== Your instructions ==
Reproduce every line of the listing below word for word.

=== Begin Enclosure ===

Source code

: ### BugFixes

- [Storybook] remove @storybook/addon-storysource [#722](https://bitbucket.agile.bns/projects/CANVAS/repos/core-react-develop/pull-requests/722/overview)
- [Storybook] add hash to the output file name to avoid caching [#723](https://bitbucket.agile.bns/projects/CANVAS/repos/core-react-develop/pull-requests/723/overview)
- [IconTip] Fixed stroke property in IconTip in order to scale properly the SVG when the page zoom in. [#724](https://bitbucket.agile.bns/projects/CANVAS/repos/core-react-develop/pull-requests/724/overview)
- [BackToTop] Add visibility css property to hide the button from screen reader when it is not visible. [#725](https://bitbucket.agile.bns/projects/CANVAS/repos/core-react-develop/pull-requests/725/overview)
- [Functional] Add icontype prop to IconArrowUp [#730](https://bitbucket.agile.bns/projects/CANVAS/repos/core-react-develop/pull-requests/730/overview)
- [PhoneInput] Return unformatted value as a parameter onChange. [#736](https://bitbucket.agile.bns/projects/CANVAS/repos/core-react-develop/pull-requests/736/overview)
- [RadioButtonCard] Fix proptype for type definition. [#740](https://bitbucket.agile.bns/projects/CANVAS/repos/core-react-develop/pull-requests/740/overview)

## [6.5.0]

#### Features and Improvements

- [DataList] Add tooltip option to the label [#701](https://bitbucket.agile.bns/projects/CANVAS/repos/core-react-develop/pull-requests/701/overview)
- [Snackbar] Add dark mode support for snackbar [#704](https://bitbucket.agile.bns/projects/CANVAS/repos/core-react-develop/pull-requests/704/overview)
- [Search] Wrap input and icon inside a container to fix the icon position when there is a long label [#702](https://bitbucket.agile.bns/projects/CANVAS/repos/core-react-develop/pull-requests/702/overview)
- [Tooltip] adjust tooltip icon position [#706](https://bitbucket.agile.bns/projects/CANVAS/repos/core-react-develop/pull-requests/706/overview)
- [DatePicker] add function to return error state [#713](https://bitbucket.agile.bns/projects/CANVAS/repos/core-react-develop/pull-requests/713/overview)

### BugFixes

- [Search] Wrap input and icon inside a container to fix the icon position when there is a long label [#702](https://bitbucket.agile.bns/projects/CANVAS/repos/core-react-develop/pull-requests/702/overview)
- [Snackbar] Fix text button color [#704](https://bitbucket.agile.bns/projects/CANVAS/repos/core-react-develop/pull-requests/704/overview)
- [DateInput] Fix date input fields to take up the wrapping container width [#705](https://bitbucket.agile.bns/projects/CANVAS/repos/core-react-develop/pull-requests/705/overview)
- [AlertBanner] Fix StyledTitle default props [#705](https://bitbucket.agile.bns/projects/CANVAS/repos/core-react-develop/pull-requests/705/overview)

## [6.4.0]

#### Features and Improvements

=== End Enclosure ===

== Result ==
Source code

: ### BugFixes

- [Storybook] remove @storybook/addon-storysource [#722](https://bitbucket.agile.bns/projects/CANVAS/repos/core-react-develop/pull-requests/722/overview)
- [Storybook] add hash to the output file name to avoid caching [#723](https://bitbucket.agile.bns/projects/CANVAS/repos/core-react-develop/pull-requests/723/overview)
- [IconTip] Fixed stroke property in IconTip in order to scale properly the SVG when the page zoom in. [#724](https://bitbucket.agile.bns/projects/CANVAS/repos/core-react-develop/pull-requests/724/overview)
- [BackToTop] Add visibility css property to hide the button from screen reader when it is not visible. [#725](https://bitbucket.agile.bns/projects/CANVAS/repos/core-react-develop/pull-requests/725/overview)
- [Functional] Add icontype prop to IconArrowUp [#730](https://bitbucket.agile.bns/projects/CANVAS/repos/core-react-develop/pull-requests/730/overview)
- [PhoneInput] Return unformatted value as a parameter onChange. [#736](https://bitbucket.agile.bns/projects/CANVAS/repos/core-react-develop/pull-requests/736/overview)
- [RadioButtonCard] Fix proptype for type definition. [#740](https://bitbucket.agile.bns/projects/CANVAS/repos/core-react-develop/pull-requests/740/overview)

## [6.5.0]

#### Features and Improvements

- [DataList] Add tooltip option to the label [#701](https://bitbucket.agile.bns/projects/CANVAS/repos/core-react-develop/pull-requests/701/overview)
- [Snackbar] Add dark mode support for snackbar [#704](https://bitbucket.agile.bns/projects/CANVAS/repos/core-react-develop/pull-requests/704/overview)
- [Search] Wrap input and icon inside a container to fix the icon position when there is a long label [#702](https://bitbucket.agile.bns/projects/CANVAS/repos/core-react-develop/pull-requests/702/overview)
- [Tooltip] adjust tooltip icon position [#706](https://bitbucket.agile.bns/projects/CANVAS/repos/core-react-develop/pull-requests/706/overview)
- [DatePicker] add function to return error state [#713](https://bitbucket.agile.bns/projects/CANVAS/repos/core-react-develop/pull-requests/713/overview)

### BugFixes

- [Search] Wrap input and icon inside a container to fix the icon position when there is a long label [#702](https://bitbucket.agile.bns/projects/CANVAS/repos/core-react-develop/pull-requests/702/overview)
- [Snackbar] Fix text button color [#704](https://bitbucket.agile.bns/projects/CANVAS/repos/core-react-develop/pull-requests/704/overview)
- [DateInput] Fix date input fields to take up the wrapping container width [#705](https://bitbucket.agile.bns/projects/CANVAS/repos/core-react-develop/pull-requests/705/overview)
- [AlertBanner] Fix StyledTitle default props [#705](https://bitbucket.agile.bns/projects/CANVAS/repos/core-react-develop/pull-requests/705/overview)

## [6.4.0]

#### Features and Improvements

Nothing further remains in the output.